Forward-looking information is provided for the purposes of
assisting the reader in understanding the Company and its business,
operations, prospects and risks at a point in time in the context
of historical and possible future developments and therefore the
reader is cautioned that such information may not be appropriate
for other purposes. Forward-looking information is based upon a
number of assumptions and are subject to a number of risks and
uncertainties, many of which are beyond management’s control, which
could cause actual results to differ materially from those that are
disclosed in or implied by such forward-looking information. These
risks and uncertainties include, but are not limited to, the
following risk factors, which are discussed in greater detail under
the “RISK FACTORS” section of the annual information form for the
year ended October 31, 2023: management of growth; reliance on key
personnel; reliance on key customers; changes in consumer
preferences; significant changes in government regulation;
criticism of energy drink products and/or the energy drink market;
economic downturn and continued uncertainty in the financial
markets and other adverse changes in general economic or political
conditions, as well as the COVID-19 pandemic, the war in Ukraine
and geopolitical developments, global inflationary pressure or
other major macroeconomic phenomena; global or regional
catastrophic events; fluctuations in foreign currency exchange
rates; inflation; revenues derived entirely from energy drinks;
increased competition; relationships with co-packers and
distributors and/or their ability to manufacture and/or distribute
GURU’s products; seasonality; relationships with existing
customers; changing retail landscape; increases in costs and/or
shortages of raw materials and/or ingredients and/or fuel and/or
costs of co-packing; failure to accurately estimate demand for its
products; history of negative cash flow and no assurance of
continued profitability or positive EBITDA; repurchase of common
shares; intellectual property rights; maintenance of brand image or
product quality; retention of the full-time services of senior
management; climate change; litigation; information technology
systems; fluctuation of quarterly operating results; risks
associated with the PepsiCo distribution agreement; accounting
treatment of the PepsiCo Warrants; and conflicts of interest,
consolidation of retailers, wholesalers and distributors and key
players’ dominant position; compliance with data privacy and
personal data protection laws; management of new product launches;
review of regulations on advertising claims, as well as those other
risks factors identified in other public materials, including those
filed with Canadian securities regulatory authorities from time to
time and which are available on SEDAR+ at www.sedarplus.ca.

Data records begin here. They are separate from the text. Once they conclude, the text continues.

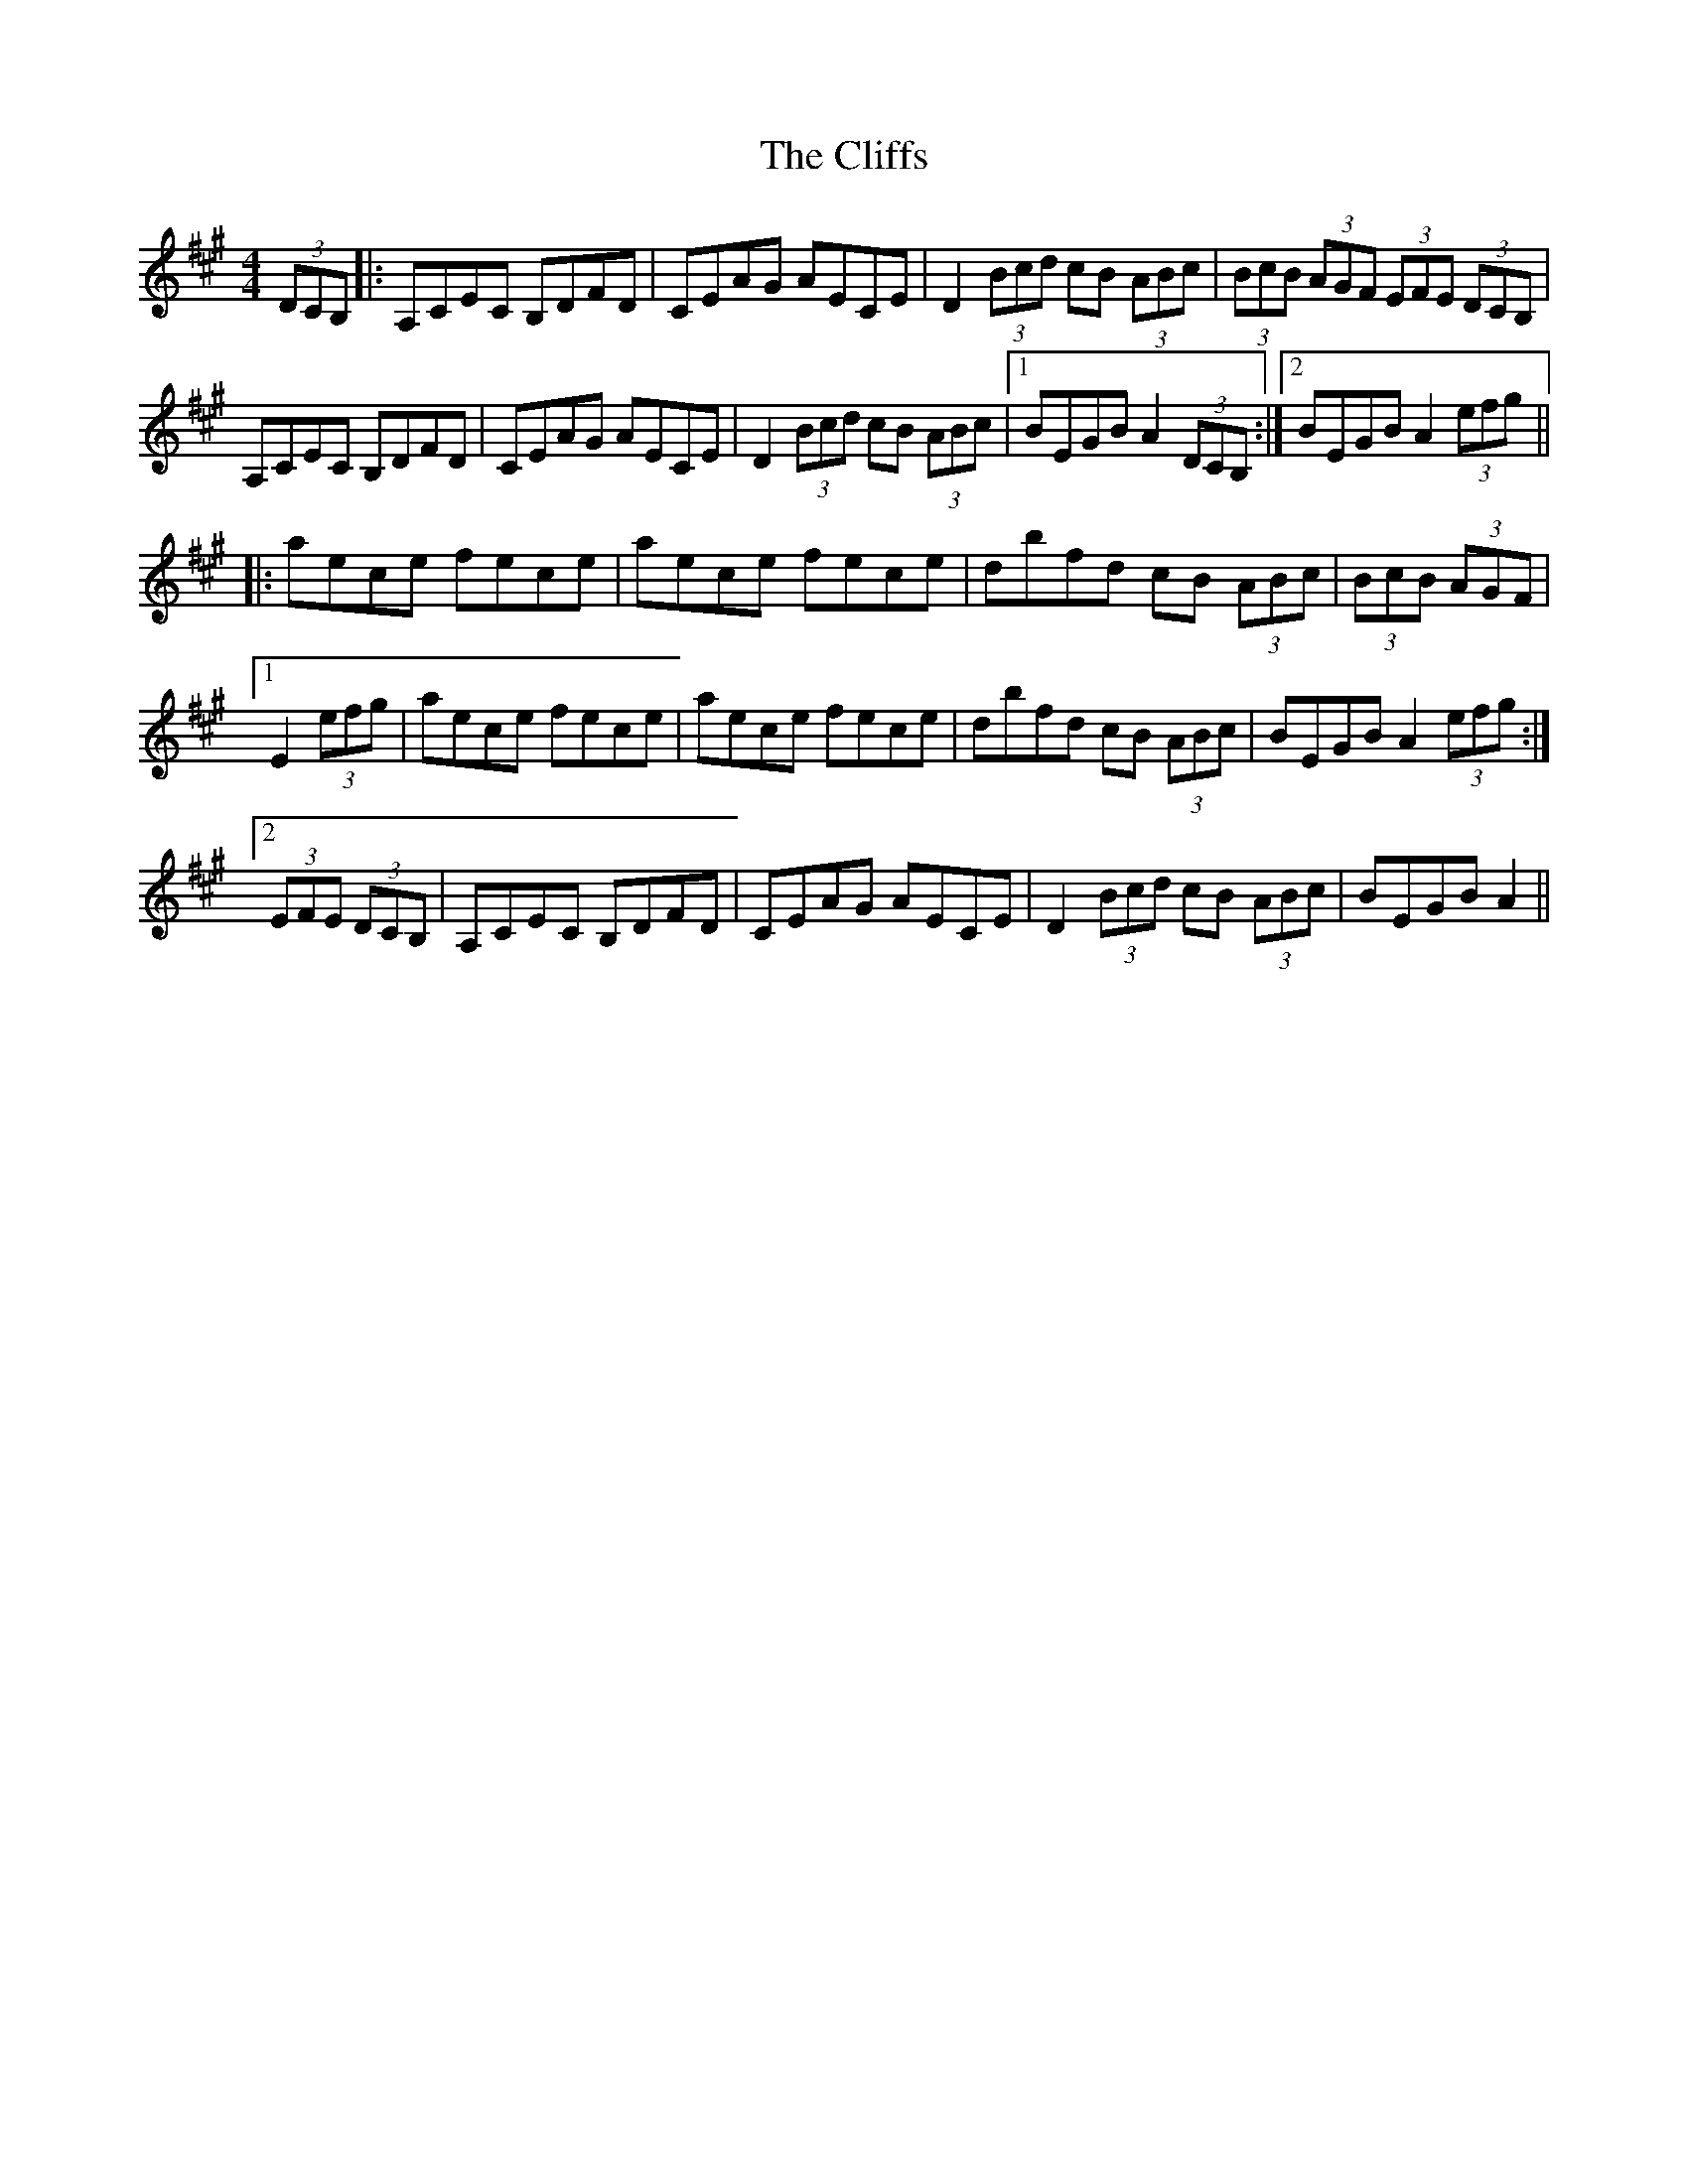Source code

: X: 7375
T: Cliffs, The
R: hornpipe
M: 4/4
K: Amajor
(3DCB,|:A,CEC B,DFD|CEAG AECE|D2 (3Bcd cB (3ABc|(3BcB (3AGF (3EFE (3DCB,|
A,CEC B,DFD|CEAG AECE|D2 (3Bcd cB (3ABc|1 BEGB A2 (3DCB,:|2 BEGB A2 (3efg||
|:aece fece|aece fece|dbfd cB (3ABc|(3BcB (3AGF|
[1 E2 (3efg|aece fece|aece fece|dbfd cB (3ABc|BEGB A2 (3efg:|
[2 (3EFE (3DCB,|A,CEC B,DFD|CEAG AECE|D2 (3Bcd cB (3ABc|BEGB A2||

Additional risks and uncertainties not currently known to
management or that management currently deems to be immaterial
could also cause actual results to differ materially from those
that are disclosed in or implied by such forward-looking
information. Although the forward-looking information contained
herein is based upon what management believes are reasonable
assumptions as at the date they were made, investors are cautioned
against placing undue reliance on this information since actual
results may vary from the forward-looking information. Certain
assumptions were made in preparing the forward-looking information
concerning availability of capital resources, business performance,
market conditions, and customer demand. Consequently, all of the
forward-looking information contained herein is qualified by the
foregoing cautionary information, and there can be no guarantee
that the results or developments that management anticipates will
be realized or, even if substantially realized, that they will have
the expected consequences or effects on the business, financial
condition or results of operation. Unless otherwise noted or the
context otherwise indicates, the forward-looking information
contained herein is provided as of the date hereof, and management
does not undertake to update or amend such forward-looking
information whether as a result of new information, future events
or otherwise, except as may be required by applicable law.